» OBJECTIVES
• A. According to the Chrysler TV-8 article, how much was the tank's turret to weigh?
• B. Name everything that the Chrysler TV-8 article says the proposed tank located within its pod-shaped turret.
• C. Extend the Chrysler TV-8 article past its final sentence.

» PAGE EXCERPT
════════════════════

- Concept design of the Chrysler TV-8
- Type: amphibious medium tank

Production history
- Designer: Chrysler
- Designed: 1955
- Manufacturer: Chrysler

Specifications
- Mass: 25 tonnes (25 long tons; 28 short tons)
- Length: 8.94 metres (29 feet 4 inches)
- Width: 3.40 metres (11 feet 2 inches)
- Height: 2.92 metres (9 feet 7 inches) (over the remote-controlled machine gun)
- Crew: 4
- Armor: spaced armor
- Main armament: 90mm T208 smoothbore gun
- Secondary armament: two coaxial 7.62 mm machine guns and one remote-controlled 12.7 mm heavy machine gun
- Engine: Chrysler V-8 petrol engine and two electric motors 300 horsepower (220 kW)
- Power/weight: 12 hp/t
- Transmission: electric

= Chrysler TV-8 =

The Chrysler TV-8 was a tank design project by Chrysler in the 1950s. The tank was intended to be a medium tank capable of land and amphibious warfare. The design was never produced.

==Description==
The TV-8 was presented in a proposal by Chrysler Corporation subsequent to the Astron "X-weapon" project. Using an unconventional tank design, the proposed tank located the entire crew, engine and ammunition storage within a pod-shaped turret mounted above a lightweight chassis which could be separated for air shipment. The total weight of the tank was approximately 25 tons, with the turret weighing 15 tons and the chassis weighing 10 tons.

════════════════════

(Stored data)
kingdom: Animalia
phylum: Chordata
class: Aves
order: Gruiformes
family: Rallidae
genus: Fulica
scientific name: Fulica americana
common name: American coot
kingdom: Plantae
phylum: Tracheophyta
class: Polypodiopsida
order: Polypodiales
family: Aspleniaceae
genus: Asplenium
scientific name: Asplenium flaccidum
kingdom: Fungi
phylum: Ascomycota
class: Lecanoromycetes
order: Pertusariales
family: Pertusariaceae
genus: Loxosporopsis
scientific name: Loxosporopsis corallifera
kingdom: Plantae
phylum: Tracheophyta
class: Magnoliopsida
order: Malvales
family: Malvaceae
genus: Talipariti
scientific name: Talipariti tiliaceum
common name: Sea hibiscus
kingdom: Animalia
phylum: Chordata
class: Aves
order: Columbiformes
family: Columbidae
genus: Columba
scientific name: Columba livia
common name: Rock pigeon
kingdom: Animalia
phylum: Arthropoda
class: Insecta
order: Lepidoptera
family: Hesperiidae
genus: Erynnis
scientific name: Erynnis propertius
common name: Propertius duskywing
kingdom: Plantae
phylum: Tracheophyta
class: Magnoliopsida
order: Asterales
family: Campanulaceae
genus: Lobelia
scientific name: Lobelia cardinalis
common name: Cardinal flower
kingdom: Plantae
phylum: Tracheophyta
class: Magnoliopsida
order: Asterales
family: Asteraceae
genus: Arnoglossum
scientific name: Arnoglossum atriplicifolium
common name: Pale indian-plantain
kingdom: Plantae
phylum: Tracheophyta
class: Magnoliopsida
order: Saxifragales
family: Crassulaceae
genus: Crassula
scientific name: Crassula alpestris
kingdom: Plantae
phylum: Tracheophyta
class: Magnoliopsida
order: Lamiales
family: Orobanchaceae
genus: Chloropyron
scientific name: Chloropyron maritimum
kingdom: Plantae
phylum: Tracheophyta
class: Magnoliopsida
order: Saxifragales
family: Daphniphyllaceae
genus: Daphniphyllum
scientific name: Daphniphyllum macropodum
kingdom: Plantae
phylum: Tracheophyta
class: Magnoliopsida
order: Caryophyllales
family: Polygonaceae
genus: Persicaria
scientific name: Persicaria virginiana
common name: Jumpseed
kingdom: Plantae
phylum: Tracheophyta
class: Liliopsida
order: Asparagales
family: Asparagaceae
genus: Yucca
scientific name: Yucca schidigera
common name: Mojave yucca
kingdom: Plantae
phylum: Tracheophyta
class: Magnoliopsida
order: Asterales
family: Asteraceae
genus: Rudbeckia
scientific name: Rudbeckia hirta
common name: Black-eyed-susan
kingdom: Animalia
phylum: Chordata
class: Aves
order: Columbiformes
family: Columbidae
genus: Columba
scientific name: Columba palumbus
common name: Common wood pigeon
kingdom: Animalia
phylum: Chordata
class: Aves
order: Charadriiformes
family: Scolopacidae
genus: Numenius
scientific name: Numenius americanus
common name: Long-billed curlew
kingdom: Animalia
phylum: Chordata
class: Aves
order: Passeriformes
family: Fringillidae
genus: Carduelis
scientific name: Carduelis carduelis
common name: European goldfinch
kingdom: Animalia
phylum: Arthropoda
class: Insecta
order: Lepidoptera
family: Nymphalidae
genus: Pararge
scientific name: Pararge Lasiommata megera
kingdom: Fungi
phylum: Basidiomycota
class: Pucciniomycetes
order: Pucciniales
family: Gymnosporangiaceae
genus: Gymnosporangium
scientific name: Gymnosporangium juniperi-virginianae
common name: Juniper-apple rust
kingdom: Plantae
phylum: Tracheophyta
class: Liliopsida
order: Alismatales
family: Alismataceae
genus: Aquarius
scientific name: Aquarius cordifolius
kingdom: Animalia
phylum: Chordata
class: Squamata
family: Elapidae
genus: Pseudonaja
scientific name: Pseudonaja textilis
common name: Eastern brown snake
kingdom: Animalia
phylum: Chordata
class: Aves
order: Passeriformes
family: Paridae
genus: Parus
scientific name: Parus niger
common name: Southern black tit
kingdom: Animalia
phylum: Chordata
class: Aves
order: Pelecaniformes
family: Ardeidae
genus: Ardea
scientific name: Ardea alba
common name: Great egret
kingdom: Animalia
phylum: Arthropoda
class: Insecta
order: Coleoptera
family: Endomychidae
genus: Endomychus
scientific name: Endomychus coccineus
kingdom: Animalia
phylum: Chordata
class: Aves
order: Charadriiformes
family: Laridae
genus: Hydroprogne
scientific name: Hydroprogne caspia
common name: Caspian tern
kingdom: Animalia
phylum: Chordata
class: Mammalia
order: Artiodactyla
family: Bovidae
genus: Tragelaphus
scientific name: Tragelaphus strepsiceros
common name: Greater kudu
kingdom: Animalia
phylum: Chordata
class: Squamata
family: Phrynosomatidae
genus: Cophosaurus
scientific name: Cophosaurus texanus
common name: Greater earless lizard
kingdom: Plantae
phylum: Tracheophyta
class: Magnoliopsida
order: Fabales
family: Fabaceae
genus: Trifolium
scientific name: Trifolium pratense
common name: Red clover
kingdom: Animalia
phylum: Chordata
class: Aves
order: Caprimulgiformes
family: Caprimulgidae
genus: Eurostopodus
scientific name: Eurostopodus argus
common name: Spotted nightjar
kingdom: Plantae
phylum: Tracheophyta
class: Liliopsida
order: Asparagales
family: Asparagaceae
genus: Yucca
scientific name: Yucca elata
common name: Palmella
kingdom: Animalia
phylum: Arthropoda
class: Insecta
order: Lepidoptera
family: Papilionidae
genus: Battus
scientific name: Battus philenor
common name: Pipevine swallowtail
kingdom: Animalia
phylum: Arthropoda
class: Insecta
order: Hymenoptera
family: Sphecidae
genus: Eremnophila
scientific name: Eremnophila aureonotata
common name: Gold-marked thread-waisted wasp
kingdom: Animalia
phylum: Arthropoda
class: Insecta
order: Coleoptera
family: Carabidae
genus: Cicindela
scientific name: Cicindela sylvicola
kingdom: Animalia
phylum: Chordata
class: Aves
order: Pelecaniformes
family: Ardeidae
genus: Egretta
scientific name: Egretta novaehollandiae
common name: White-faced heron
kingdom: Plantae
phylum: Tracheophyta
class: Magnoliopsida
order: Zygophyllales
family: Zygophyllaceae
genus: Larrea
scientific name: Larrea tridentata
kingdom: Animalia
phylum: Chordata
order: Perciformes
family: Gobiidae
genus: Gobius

════════════════════

» RESULTS FOR EACH TASK
• A. 15 tons

• B. The entire crew, the engine and the ammunition storage.

• C.
Following review, it was concluded that the TV-8 design did not prove to have significant advantages over conventional tank design to warrant further development, and on 23 April 1956, the TV-8 and three ASTRON proposals were effectively terminated.

===Mobility===
The phase I design of the Chrysler TV-8 featured a Chrysler V-8 engine with 300 gross horsepower which was coupled to an electric generator located within the rear turret; the generator powered two electric motors in the front hull, each motor driving either of the two 28-inch wide tracks.
Propulsion in the water was by means of a water jet pump installed
in the bottom rear of the turret.

Other methods of powering the tank that were later considered include a gas turbine engine drive, a vapour-cycle power plant fueled by hydrocarbons, and a nuclear fission-powered vapour-cycle power plant.

===Armament===
The tank was armed with a 90mm T208 smoothbore gun with a hydraulic ramming device mounted in the turret, with ammunition stored in the rear turret behind a steel bulkhead separating from the crew. Two coaxial .30 calibre machine guns and one remote-controlled .50 calibre machine gun on top of the turret were also included.

===Protection===
The heavily armored inner turret was surrounded by a light outer shell that gave the turret its podlike appearance. This outer shell was watertight creating sufficient displacement to allow the vehicle to float. The outer turret shell was of sufficient thickness to detonate shaped charge rounds and it acted as spaced armor to help protect the inner turret.

Closed-circuit television was implemented as a measure to protect crew from the flash of tactical nuclear explosions and improve field of vision.
The fuel tanks for the phase I vehicle, powered by a Chrysler V8 engine, were located in the hull separating them from the crew in the turret.

==In pop culture==
In episode 5 of the TV show Loki, titled "Journey into Mystery", a rusting Chrysler TV-8 can be spotted multiple times.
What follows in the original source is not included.